Organisation lädt zu "öffentlichem Protest-Training" im Liebesgrund ein

Dieses Plakat wurde auf der öffentlichen Toilette im Lüneburger Kurpark gesichtet. Foto: privatLüneburg, 03.07.2023 - Wird Lüneburg zu einem Protest-Camp und Ausbildungszentrum der "Letzten Generation"? Dieser Eindruck liegt nahe, wenn man einem Plakat Glauben schenken will, das jetzt in Lüneburg aufgetaucht ist. Darauf wird zu einem "öffentlichem Protest-Training" eingeladen, das im Liebesgrund stattfinden soll. Im Rathaus ist man überrascht über die geplante Aktion. Auch die Lüneburger Politik hat sich dazu geäußert.

Mit ihren Klebe-Aktionen hat es die "Letzte Generation" in Deutschland schnell zu zweifelhafter Berühmtheit gebracht. Denn bei den meisten Menschen ernten die angeblichen Klima-Kämpfer statt Zustimmung vor allem Verständnislosigkeit und Wut. Auch in Lüneburg hatten sich Mitglieder dieser Organisation im Februar an der Reichenbach-Kreuzung auf die Straße geklebt. Jetzt wird zu einem "Protest-Training" im Liebesgrund eingeladen.

Von 12 bis 16 Uhr soll am kommenden Sonntag im Liebesgrund das trainiert werden, was dann später in die Praxis umzusetzen ist. Das Plakat wurde auf der öffentlichen Toilette im Kurpark gesichtet, vermutlich wurde die Veranstaltung aber auch an anderen Orten in Lüneburg plakatiert. 

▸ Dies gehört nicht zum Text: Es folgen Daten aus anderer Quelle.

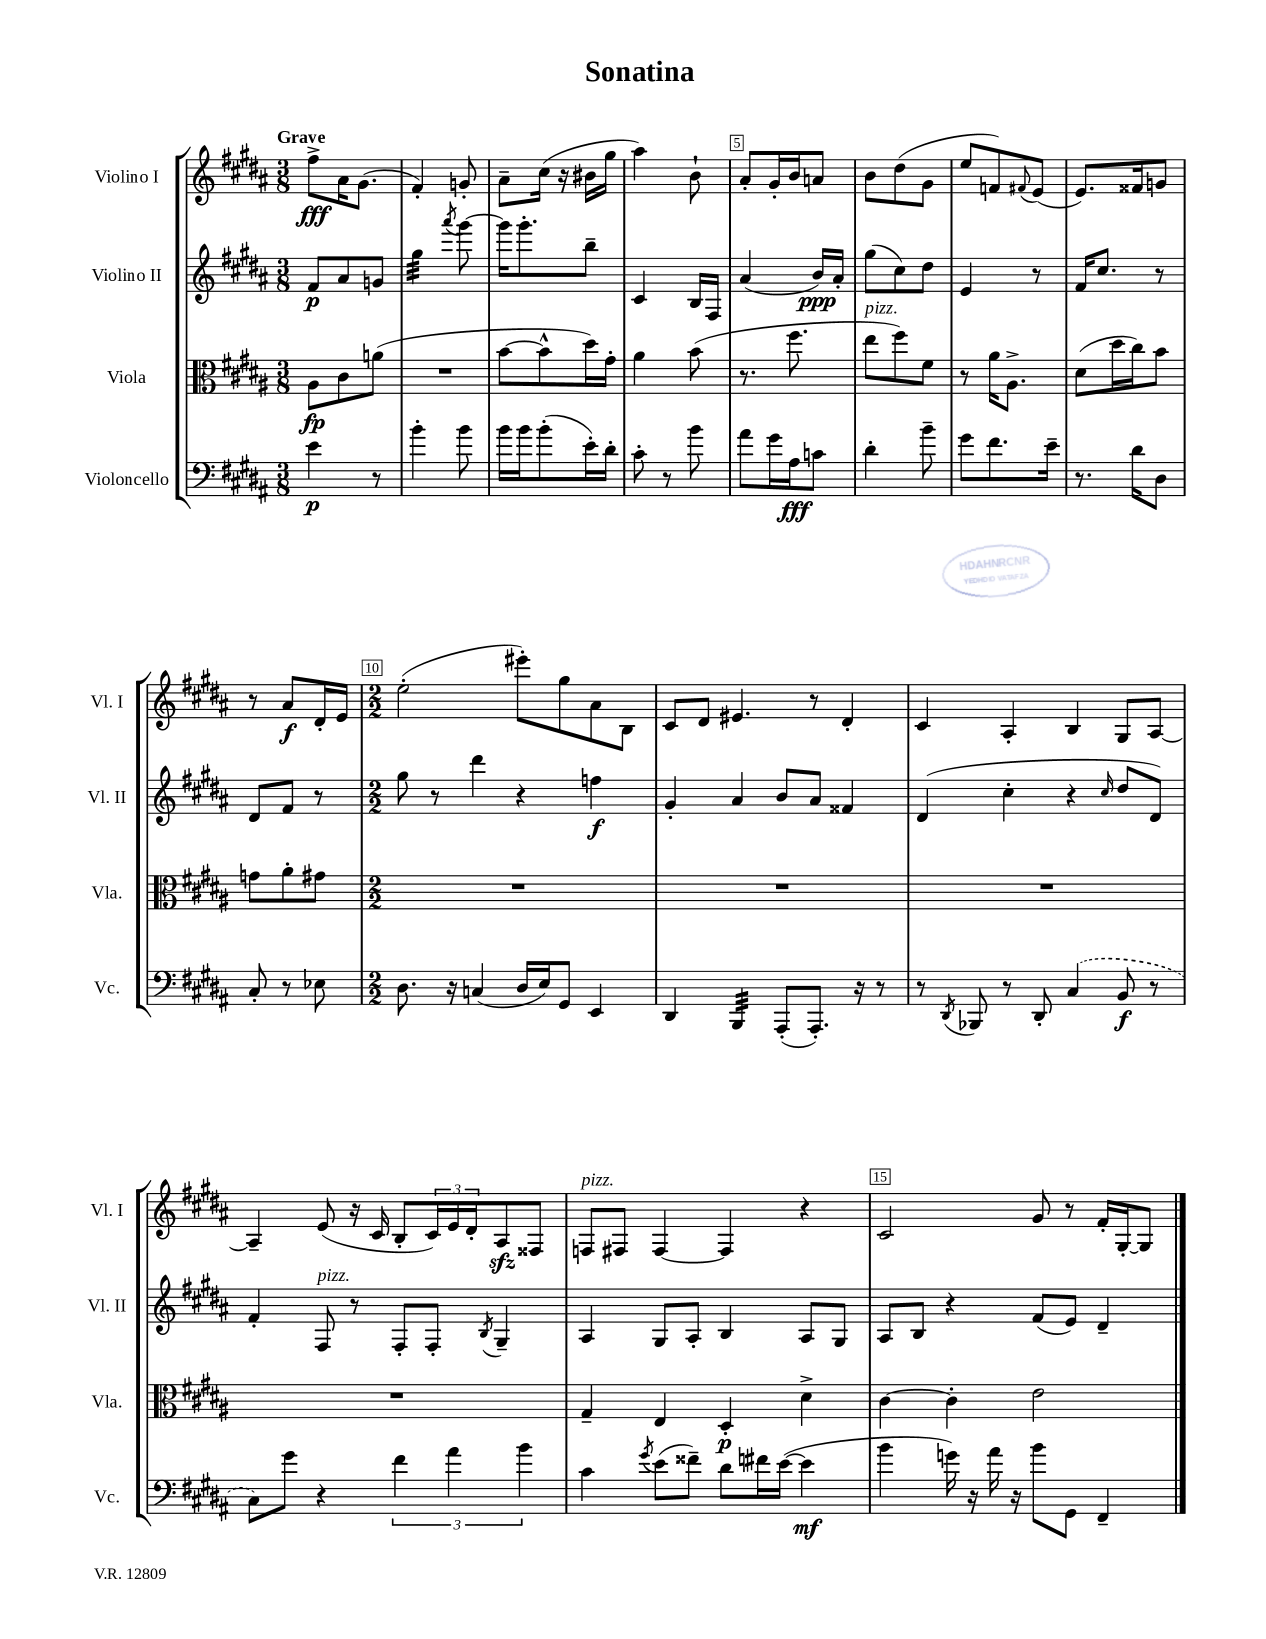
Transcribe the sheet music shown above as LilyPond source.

\header { title = "Sonatina" }
<<
\new StaffGroup <<
\new Staff = "s0" \with { instrumentName = "Violino I" shortInstrumentName = "Vl. I" } {
    \clef treble \key b \major \numericTimeSignature \time 3/8 \tempo "Grave"
    fis''8->\fff ais'16 gis'8.( |
    fis'4-.) g'8-. |
    ais'8-- cis''16( r16 bis'16 gis''16 |
    ais''4) b'8-! |
    ais'8-. gis'16-. b'16 a'8 |
    b'8 dis''8( gis'8 |
    e''8 f'8) \appoggiatura { fis'8 } e'8( |
    e'8.) fisis'16 g'8 |
    r8 ais'8\f dis'16-. e'16 |
    \numericTimeSignature \time 2/2 e''2-.( eis'''8-.) gis''8 ais'8 b8 |
    cis'8 dis'8 eis'4. r8 dis'4-. |
    cis'4 ais4-. b4 gis8 ais8~ |
    ais4-- e'8( r16 cis'16 b8-. \tuplet 3/2 { cis'16) e'16 dis'16-. } ais8\sfz fisis8 |
    f8^\markup { \italic "pizz." } fis8 fis4~ fis4 r4 |
    cis'2 gis'8 r8 fis'16-. gis16~-. gis8 \bar "|." |
}
\new Staff = "s1" \with { instrumentName = "Violino II" shortInstrumentName = "Vl. II" } {
    \clef treble \key b \major \numericTimeSignature \time 3/8
    fis'8\p ais'8 g'8 |
    gis''4:32 \acciaccatura { ais'''8 } gis'''8~ |
    gis'''16 gis'''8.-. b''8-- |
    cis'4 b16 fis16 |
    ais'4( b'16\ppp) ais'16-. |
    gis''8( cis''8) dis''8 |
    e'4 r8 |
    fis'16 cis''8. r8 |
    dis'8 fis'8 r8 |
    \numericTimeSignature \time 2/2 gis''8 r8 dis'''4 r4 f''4\f |
    gis'4-. ais'4 b'8 ais'8 fisis'4 |
    dis'4( cis''4-. r4 \grace { cis''16 } dis''8 dis'8) |
    fis'4-. fis8^\markup { \italic "pizz." } r8 fis8-. fis8-. \acciaccatura { b8 } gis4-- |
    ais4 gis8 ais8-. b4 ais8 gis8 |
    ais8 b8 r4 fis'8( e'8) dis'4-- \bar "|." |
}
\new Staff = "s2" \with { instrumentName = "Viola" shortInstrumentName = "Vla." } {
    \clef alto \key b \major \numericTimeSignature \time 3/8
    ais8\fp cis'8 a'8( |
    R4. |
    b'8~ b'8-^ dis''16) gis'16-. |
    ais'4 b'8( |
    r8. fis''8. |
    e''8^\markup { \italic "pizz." } fis''8) fis'8 |
    r8 ais'16 ais8.-> |
    dis'8( dis''16 cis''16) b'8 |
    g'8 ais'8-. gis'8 |
    \numericTimeSignature \time 2/2 R1 |
    R1 |
    R1 |
    R1 |
    gis4-- e4 dis4-.\p dis'4-> |
    cis'4~ cis'4-. e'2 \bar "|." |
}
\new Staff = "s3" \with { instrumentName = "Violoncello" shortInstrumentName = "Vc." } {
    \clef bass \key b \major \numericTimeSignature \time 3/8
    e'4\p r8 |
    b'4-. b'8 |
    b'16 b'16 b'8-.( e'16-.) dis'16-. |
    cis'8-. r8 b'8 |
    ais'8 gis'16 ais16\fff c'8 |
    dis'4-. b'8-- |
    gis'8 fis'8. e'16-- |
    r8. dis'16 dis8 |
    cis8-. r8 ees8 |
    \numericTimeSignature \time 2/2 dis8. r16 c4( dis16 e16) gis,8 e,4 |
    dis,4 b,,4:32 ais,,8-.( ais,,8.-.) r16 r8 |
    r8 \acciaccatura { dis,8 } bes,,8 r8 dis,8-. \once \slurDashed cis4( b,8\f r8 |
    cis8) gis'8 r4 \tuplet 3/2 { fis'4 ais'4 b'4 } |
    cis'4 \acciaccatura { gis'8 } e'8( fisis'8--) dis'8 fis'16 e'16~( e'4\mf |
    b'4 g'16) r16 ais'16 r16 b'8 gis,8 fis,4-- \bar "|." |
}
>>
>>
\layout { \context { \Score \override BarNumber.break-visibility = ##(#f #t #t) barNumberVisibility = #(every-nth-bar-number-visible 5) \override BarNumber.stencil = #(make-stencil-boxer 0.1 0.3 ly:text-interface::print) } }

Einen konkreten Hinweis auf die zu erlernenden Protestformen gibt es auf dem Plakat nicht, auch auf der angegebenen Internetseite ist dazu nichts zu finden. Dort wird ohnehin nur auf eine andere ominöse Webseite weitergeleitet, auf der es weder Ansprechpartner noch Impressum gibt.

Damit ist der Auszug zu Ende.